On 04/13/2011 07:52 PM, Przemek Klosowski wrote:
> On Wed, Apr 13, 2011 at 12:52 AM, Rafael Skodlar<ra...@linwin.com>  wrote:
>
>> /boot was added because of crappy BIOS that was not able to handle
>> cylinders beyond 1024 years ago. That's not needed anymore and makes no
>> sense either. What good is it booting kernel from /boot and then fail to
>> access core utilities (fdisk, fsck, df, etc.) on another partition to
>> fix the system.
>
> /boot never contains end-user executables. Besides the 1024 cyl

where did you see such a claim?

> limitation, another reason was multibooting: you could keep boot files
> for several Linux/Unix and Windows systems in one place; that's why
> /boot usually uses the FAT filesystem, which is understood by all
> systems without having to install foreign filesystem modules.

Not true. You do not need /boot to boot any of multiple OSes installed 
on the same system.
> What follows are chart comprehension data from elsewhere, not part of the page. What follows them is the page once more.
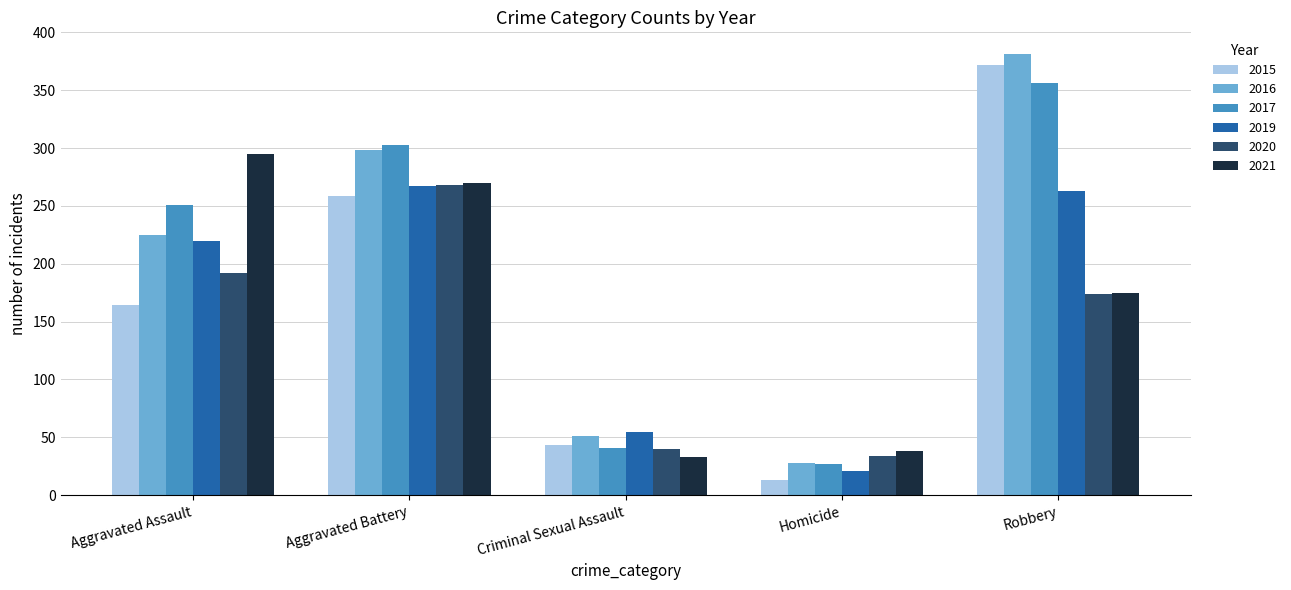

Does the chart contain stacked bars?

No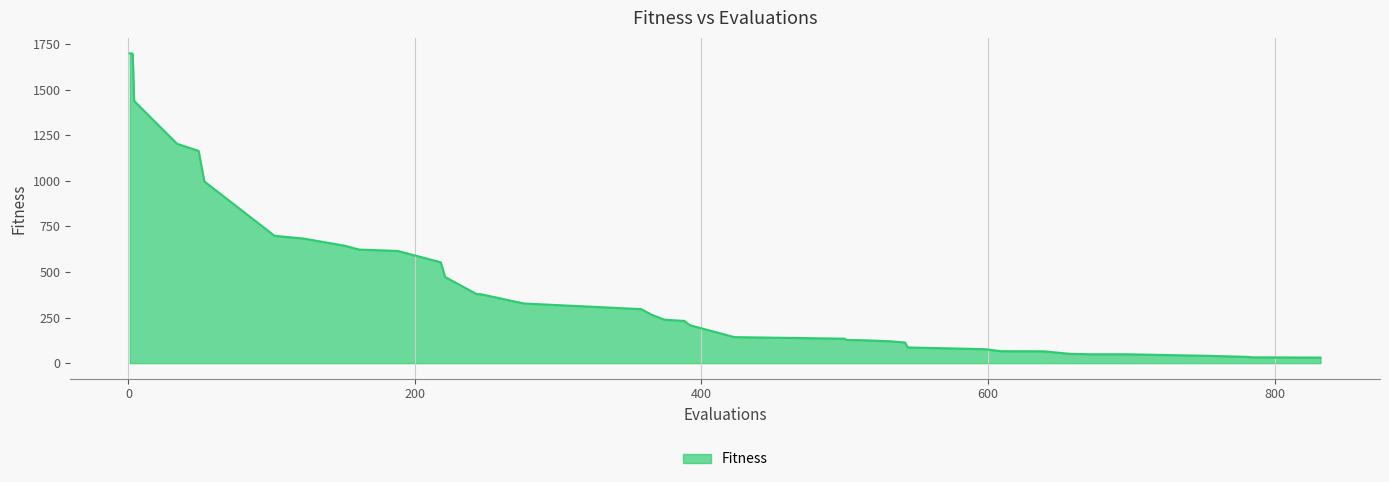

What is the difference between the maximum and minimum values?

1669.3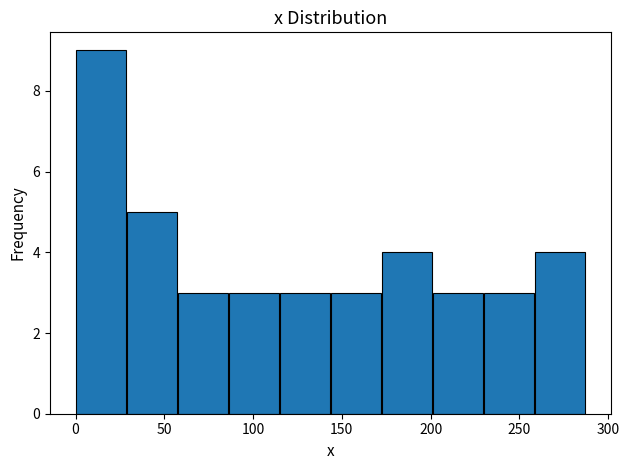

Which range on the x-axis has the tallest bar?

0 to 30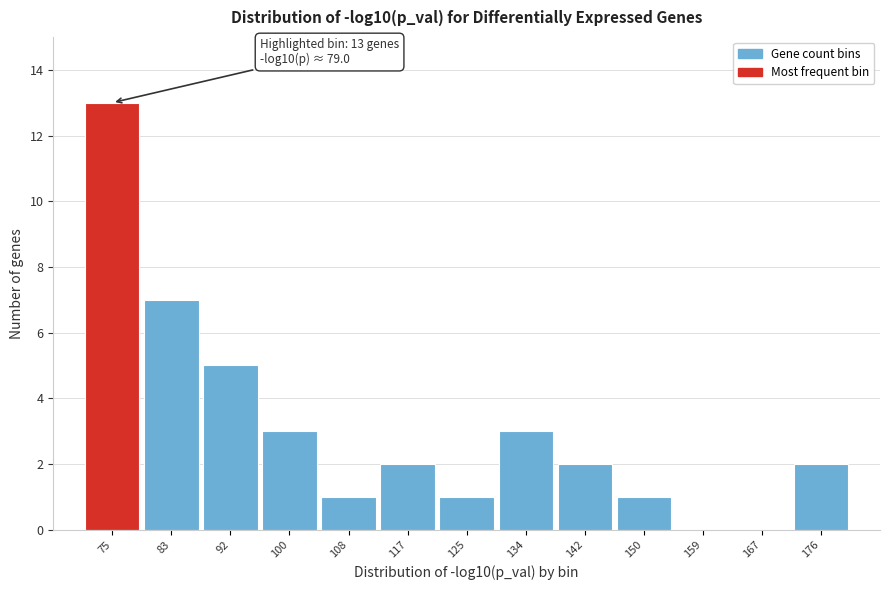

Reading right to left, list all the values displayed in this chart.

176=2	167=0	159=0	150=1	142=2	134=3	125=1	117=2	108=1	100=3	92=5	83=7	75=13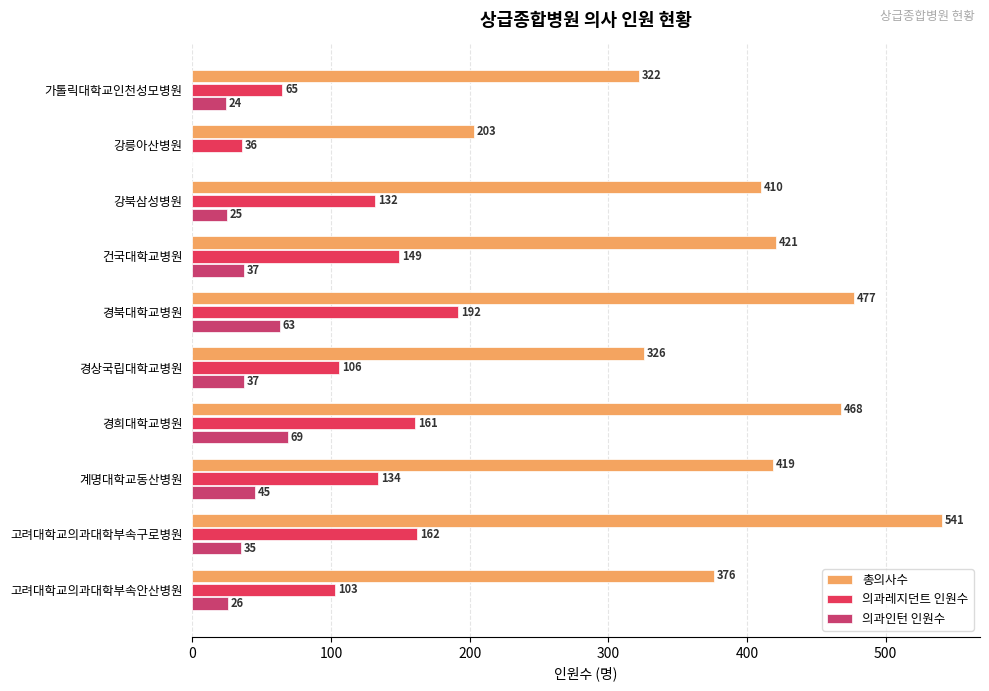

List the series in order of their peak value, highest first.

총의사수, 의과레지던트 인원수, 의과인턴 인원수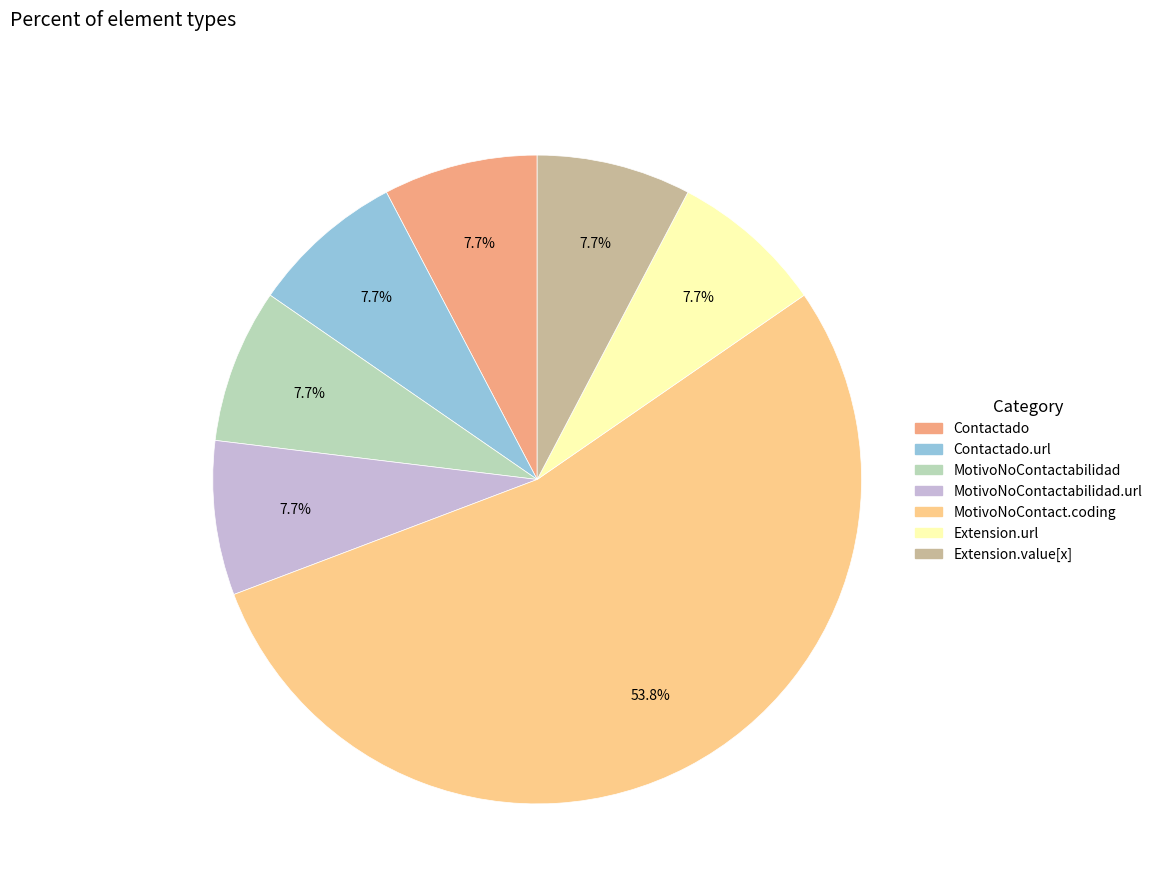

Which category accounts for the majority?

MotivoNoContact.coding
Grub or LILO for that matter handled that just fine. 
It was the BIOS limitation that required to have boot stuff under the 
cylinder number 1024. Even that was bogus in a way as the firmware on 
hard drives "translates cyl, hd, sec/track" for the BIOS default values. 
I rarely setup /boot partition in last 15+ years on PCs.

Special boot partition was never a requirement on most (DEC, HP) 
mainframe or Unix minicomputers to boot up either.